Economists are probably intently studying the Japan model of persistantly low rates which helped the consumer at the expense of the banking industry... but if the stock market is a measure of that policy's success, 18 years later, the Nikkei is still less than half of what it was in 1989.

Definitely interesting times, and the problems are evident, but it's difficult to predict timing of either a dollar drop or wider real estate crash. IMO when there's alot of talk in the media about a watershed event in the market, it doesn't happen until it's unexpected, or happens very slowly.

xxbossmanxx
30th July 2007, 10:58 PM
So i guess this is only a florida problem? pls keep us updated, this is exciting time. :)

Florida is in trouble, michigan and some other states as well. I dont really like alot about america but hey it could be much worse :) I am not a fat ass and dont own one of those 700k houses here but there is plenty of wealth and prosperity happening and the states are all scrambling to rebuild their biz models for the 21st century.

The problem is that the kids wont be smart enough and hard working enough to compete with the rest of the world soon. (10-20 years?) Seems like if you want to succeed in the world you have to have desire to elevate yourselves, poor countries bust ass while american kids are spoiled.

• **Data block**:
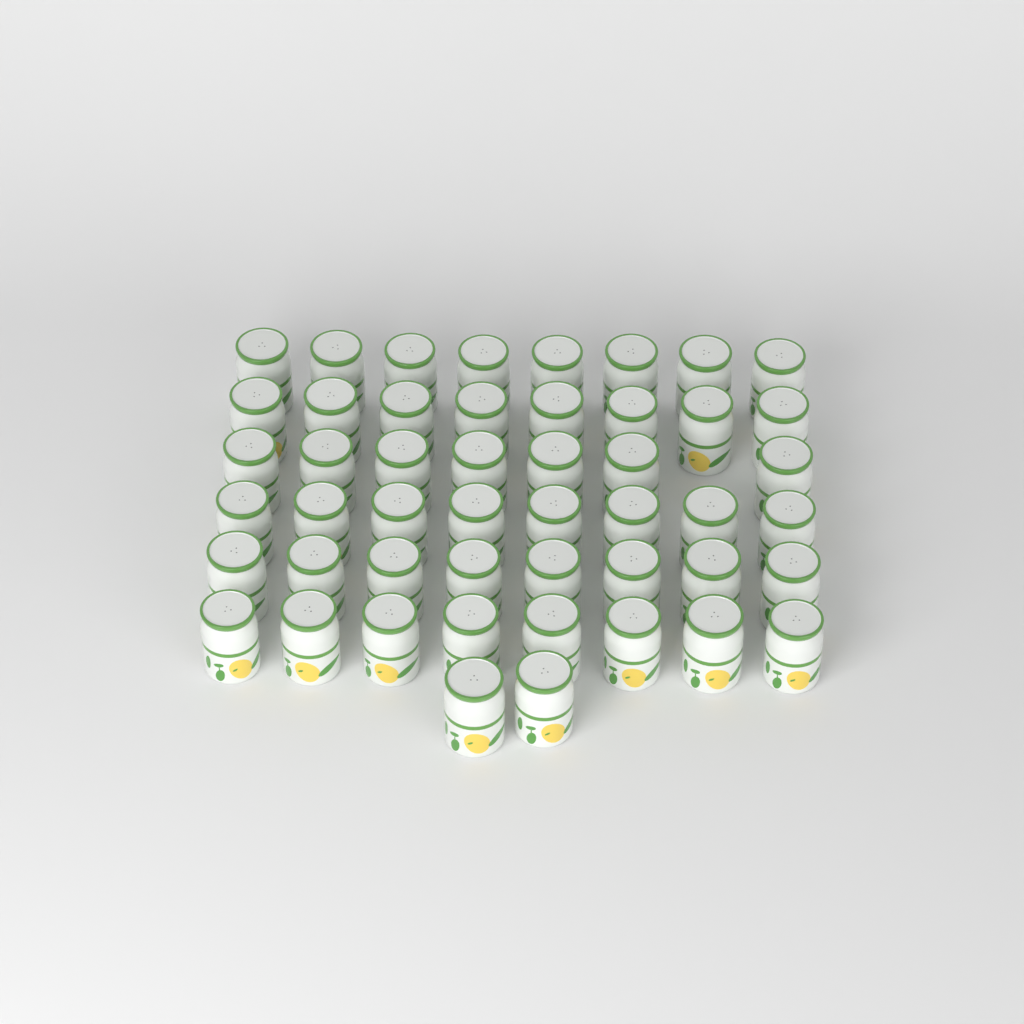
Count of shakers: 49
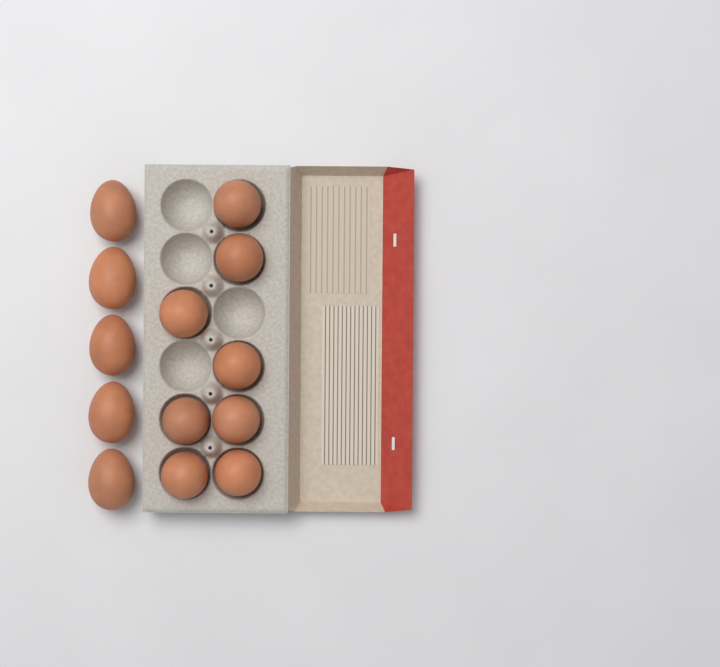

• **What is expected**:
Name each country or U.S. state that the forum excerpt mentions, listing each only once and in the order it first appears.

• **Response to this exercise**:
Japan, Florida, Michigan, America